**WHAT THE TASK ASKS**
Look through the entries below and return all lines including the word "versioni".

Collection entries

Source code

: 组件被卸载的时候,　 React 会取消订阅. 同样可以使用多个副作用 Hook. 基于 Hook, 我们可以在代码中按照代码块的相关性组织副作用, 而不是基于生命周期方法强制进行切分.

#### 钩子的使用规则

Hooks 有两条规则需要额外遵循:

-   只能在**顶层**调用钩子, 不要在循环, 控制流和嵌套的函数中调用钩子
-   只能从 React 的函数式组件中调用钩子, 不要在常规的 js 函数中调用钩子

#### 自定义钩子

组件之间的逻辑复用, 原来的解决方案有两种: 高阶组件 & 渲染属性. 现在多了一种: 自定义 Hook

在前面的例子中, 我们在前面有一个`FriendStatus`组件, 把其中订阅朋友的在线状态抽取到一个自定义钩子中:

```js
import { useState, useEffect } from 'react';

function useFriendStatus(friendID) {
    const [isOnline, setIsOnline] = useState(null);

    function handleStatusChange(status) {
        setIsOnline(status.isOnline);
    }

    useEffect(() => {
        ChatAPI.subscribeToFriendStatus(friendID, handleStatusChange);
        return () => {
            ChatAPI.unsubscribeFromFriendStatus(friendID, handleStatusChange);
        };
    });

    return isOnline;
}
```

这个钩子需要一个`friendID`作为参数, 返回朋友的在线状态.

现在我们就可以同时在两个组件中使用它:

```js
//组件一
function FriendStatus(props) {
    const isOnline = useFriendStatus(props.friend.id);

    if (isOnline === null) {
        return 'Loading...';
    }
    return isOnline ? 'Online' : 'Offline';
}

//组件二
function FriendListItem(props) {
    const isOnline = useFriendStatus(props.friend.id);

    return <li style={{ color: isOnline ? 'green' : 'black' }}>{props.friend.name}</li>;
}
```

---

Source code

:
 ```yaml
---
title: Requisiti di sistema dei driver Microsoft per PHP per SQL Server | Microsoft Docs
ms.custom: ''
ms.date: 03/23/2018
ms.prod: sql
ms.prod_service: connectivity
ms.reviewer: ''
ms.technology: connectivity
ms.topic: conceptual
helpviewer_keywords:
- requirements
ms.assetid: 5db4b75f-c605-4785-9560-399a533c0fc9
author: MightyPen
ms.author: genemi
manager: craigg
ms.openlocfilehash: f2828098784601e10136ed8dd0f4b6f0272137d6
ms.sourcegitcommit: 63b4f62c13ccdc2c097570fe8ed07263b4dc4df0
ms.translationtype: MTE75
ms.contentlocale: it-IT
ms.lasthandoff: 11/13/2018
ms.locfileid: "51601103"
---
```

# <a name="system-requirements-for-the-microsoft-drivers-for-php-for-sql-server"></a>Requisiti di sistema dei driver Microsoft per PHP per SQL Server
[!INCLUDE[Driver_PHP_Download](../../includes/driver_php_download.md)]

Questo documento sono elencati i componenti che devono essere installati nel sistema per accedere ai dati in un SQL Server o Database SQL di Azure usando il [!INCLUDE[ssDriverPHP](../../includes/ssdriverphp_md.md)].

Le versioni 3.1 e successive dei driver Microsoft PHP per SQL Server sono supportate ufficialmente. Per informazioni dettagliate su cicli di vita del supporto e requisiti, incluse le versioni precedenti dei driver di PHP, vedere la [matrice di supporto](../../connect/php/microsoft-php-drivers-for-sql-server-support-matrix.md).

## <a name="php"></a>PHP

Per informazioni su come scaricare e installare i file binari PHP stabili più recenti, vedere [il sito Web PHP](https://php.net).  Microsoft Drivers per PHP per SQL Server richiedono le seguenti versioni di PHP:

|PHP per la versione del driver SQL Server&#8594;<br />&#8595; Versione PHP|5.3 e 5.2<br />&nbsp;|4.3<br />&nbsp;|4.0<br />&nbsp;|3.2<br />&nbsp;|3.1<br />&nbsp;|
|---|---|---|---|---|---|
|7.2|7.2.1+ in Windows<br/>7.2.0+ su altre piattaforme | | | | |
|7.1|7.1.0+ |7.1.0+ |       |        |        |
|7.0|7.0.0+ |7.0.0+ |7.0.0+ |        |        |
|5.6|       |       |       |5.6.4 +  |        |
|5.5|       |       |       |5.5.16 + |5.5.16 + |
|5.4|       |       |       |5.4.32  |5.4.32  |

**REPLY**
Le versioni 3.1 e successive dei driver Microsoft PHP per SQL Server sono supportate ufficialmente. Per informazioni dettagliate su cicli di vita del supporto e requisiti, incluse le versioni precedenti dei driver di PHP, vedere la [matrice di supporto](../../connect/php/microsoft-php-drivers-for-sql-server-support-matrix.md).
Per informazioni su come scaricare e installare i file binari PHP stabili più recenti, vedere [il sito Web PHP](https://php.net).  Microsoft Drivers per PHP per SQL Server richiedono le seguenti versioni di PHP:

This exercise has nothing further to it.